EXERCISE DIRECTIONS
Could you put the data, from the line containing "VENTE FLASH" through the end of the data, into a Markdown table with the columns Row and Line, numbering each row, skipping blank lines, and leaving out the pictures?

******

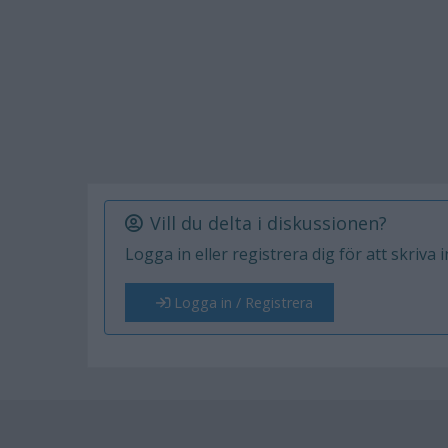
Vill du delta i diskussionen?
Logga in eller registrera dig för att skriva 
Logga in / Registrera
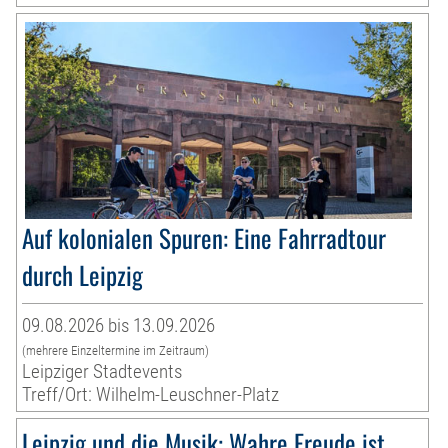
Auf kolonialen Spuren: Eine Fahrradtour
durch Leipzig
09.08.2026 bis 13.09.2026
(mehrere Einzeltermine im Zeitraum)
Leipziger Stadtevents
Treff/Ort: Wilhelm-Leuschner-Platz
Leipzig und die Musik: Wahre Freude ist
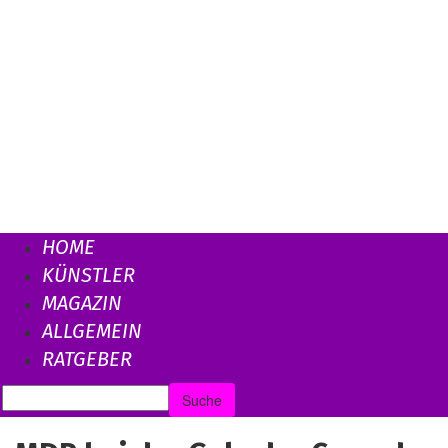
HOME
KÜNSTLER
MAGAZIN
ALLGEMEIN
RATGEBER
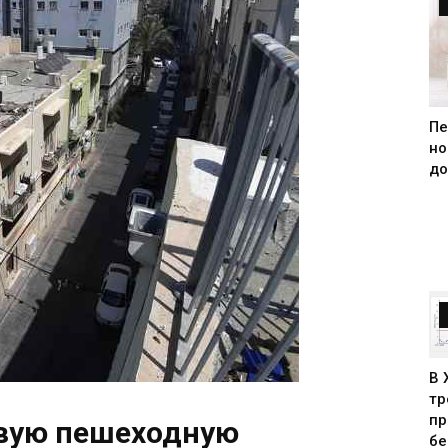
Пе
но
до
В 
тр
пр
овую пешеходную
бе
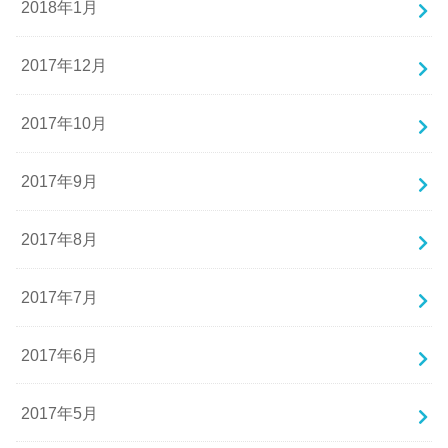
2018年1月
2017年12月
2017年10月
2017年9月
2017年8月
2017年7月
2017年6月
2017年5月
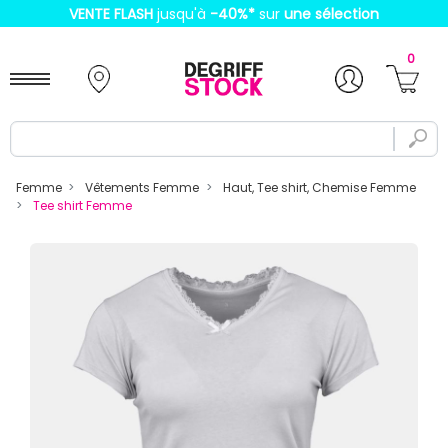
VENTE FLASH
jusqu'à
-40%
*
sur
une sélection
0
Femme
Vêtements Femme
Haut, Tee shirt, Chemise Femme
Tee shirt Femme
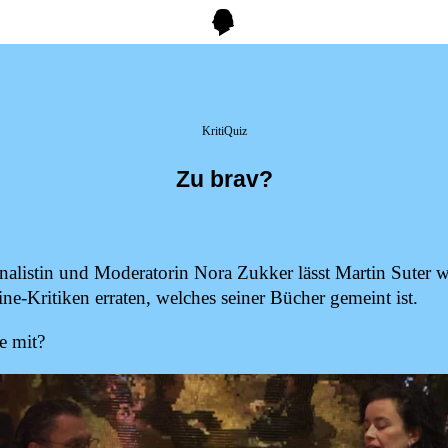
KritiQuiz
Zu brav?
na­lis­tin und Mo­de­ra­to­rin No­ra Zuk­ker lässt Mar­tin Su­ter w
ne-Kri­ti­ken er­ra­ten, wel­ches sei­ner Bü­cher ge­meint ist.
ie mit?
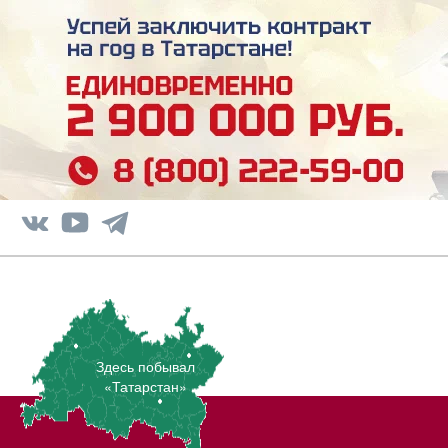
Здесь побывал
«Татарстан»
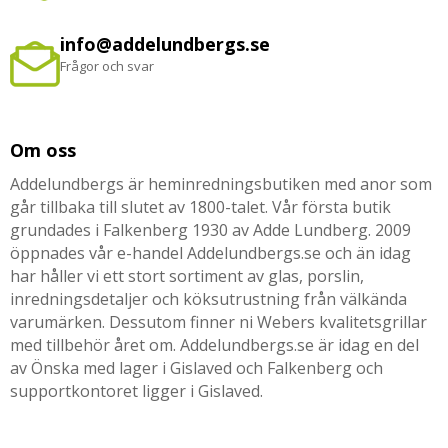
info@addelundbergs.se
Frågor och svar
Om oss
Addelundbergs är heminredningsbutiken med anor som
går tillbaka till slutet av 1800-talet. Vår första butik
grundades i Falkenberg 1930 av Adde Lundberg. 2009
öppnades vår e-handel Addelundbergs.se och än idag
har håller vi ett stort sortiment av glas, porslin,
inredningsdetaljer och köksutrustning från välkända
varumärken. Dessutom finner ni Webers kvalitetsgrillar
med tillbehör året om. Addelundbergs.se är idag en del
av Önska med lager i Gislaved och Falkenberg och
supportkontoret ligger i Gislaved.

******

SOLUTION BELOW
| Row | Line |
|---|---|
| 1 | VENTE FLASH |
| 2 | jusqu'à |
| 3 | -40% |
| 4 | * |
| 5 | sur |
| 6 | une sélection |
| 7 | 0 |
| 8 | Femme |
| 9 | Vêtements Femme |
| 10 | Haut, Tee shirt, Chemise Femme |
| 11 | Tee shirt Femme |
| 12 | KritiQuiz |
| 13 | Zu brav? |
| 14 | na­lis­tin und Mo­de­ra­to­rin No­ra Zuk­ker lässt Mar­tin Su­ter w |
| 15 | ne-Kri­ti­ken er­ra­ten, wel­ches sei­ner Bü­cher ge­meint ist. |
| 16 | ie mit? |
| 17 | Здесь побывал |
| 18 | «Татарстан» |
| 19 | info@addelundbergs.se |
| 20 | Frågor och svar |
| 21 | Om oss |
| 22 | Addelundbergs är heminredningsbutiken med anor som |
| 23 | går tillbaka till slutet av 1800-talet. Vår första butik |
| 24 | grundades i Falkenberg 1930 av Adde Lundberg. 2009 |
| 25 | öppnades vår e-handel Addelundbergs.se och än idag |
| 26 | har håller vi ett stort sortiment av glas, porslin, |
| 27 | inredningsdetaljer och köksutrustning från välkända |
| 28 | varumärken. Dessutom finner ni Webers kvalitetsgrillar |
| 29 | med tillbehör året om. Addelundbergs.se är idag en del |
| 30 | av Önska med lager i Gislaved och Falkenberg och |
| 31 | supportkontoret ligger i Gislaved. |